2a. If you have friended her via Facebook or other social networking, at least look through her posted pictures and her profile. If she has a blog, that picture you couldn't help sending may end up there.

3. When you actually get to the date, don't talk incessantly about yourself. You should at least know at the end that her dog's name is Chester and her motorcycle is a red Suzuki.
4. Don't talk about all your ex-girlfriends, and KEEP IT TO YOURSELF that at age 47, the youngest you will date is a 34 year old.
5. Don't tell stories about how when you were drunk and partying you did... whatever. That's all fine for back when you were a 20-something, but it's really unattractive at your age. Really... Unattractive.
6. If, because of your fear of commitment (which she already knows you have), you "kick her to the curb" within 24 hours, be MAN ENOUGH to look her in the eye while doing so. And when she says, "Could you at least look me in the eye, please" don't get all snippy. Even dumping by saying, "It's not you, it's me" while being completely transparent, is a little better because you are at least showing a little regard for another human being's ego.
6a.
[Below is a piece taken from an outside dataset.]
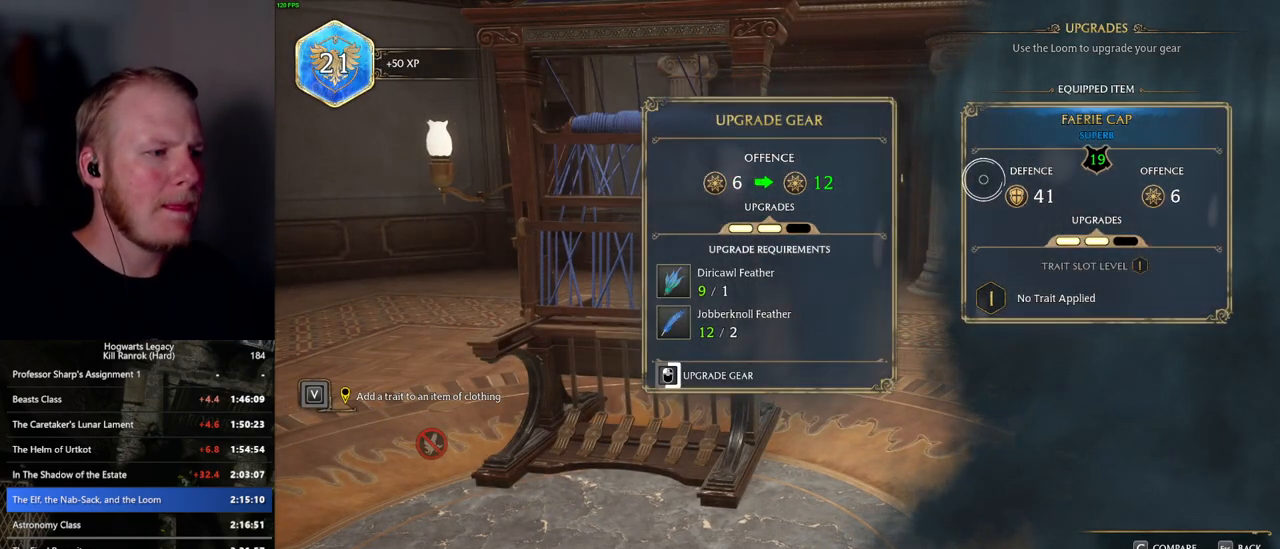
{"keys": [], "mouse": ["left"], "events": []}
Believe me, if you have a list of what's "wrong" with her that you feel will help her "grow" as a person, she has a list of your flaws that's twice as long, and she's being really kind for not telling you, which means she is on a way higher level of personal growth than you ever will be. Just keep it to yourself, a little self control never hurt anyone. The self control thing should be your mantra.
7. When leaving after kicking her to the curb, DO NOT NOT NOT ask for a hug, and do not ask if you can call her sometime. That just screams "I am a clueless dumbshit!" See the part about self control and your new mantra.
8. Do not deliberately leave her a "gift" of one of your old, cologne-soaked t-shirts, unless there is a note attached that says, "I know you love gardening, and this is a great deer repellant."

8a. When she texts you with "Hey, you left one of your t-shirts behind, how can I get it back to you?" understand that she REALLY thinks you are a complete moron and is having a little fun trying to see just how stupid you actually are.
Trust me, the shirt was put out in the alley trash can as soon as she found it (um, in my case after photographing it). Do not confirm your stupidity with the following text-message reply: "That is for you."
For you pug fans, I did just think of something that I know will make you say, "I love that little Erwin, despite his yappy piddly neuroses!" During this guy's visit, I was upstairs getting out some guest towels when a pug fight broke out between Bugsy and Erwin. I came charging back down the stairs to find that the guy stuck his hand between two fighting dogs, yet another sign of moronism, and Erwin nailed him. YAY WEE!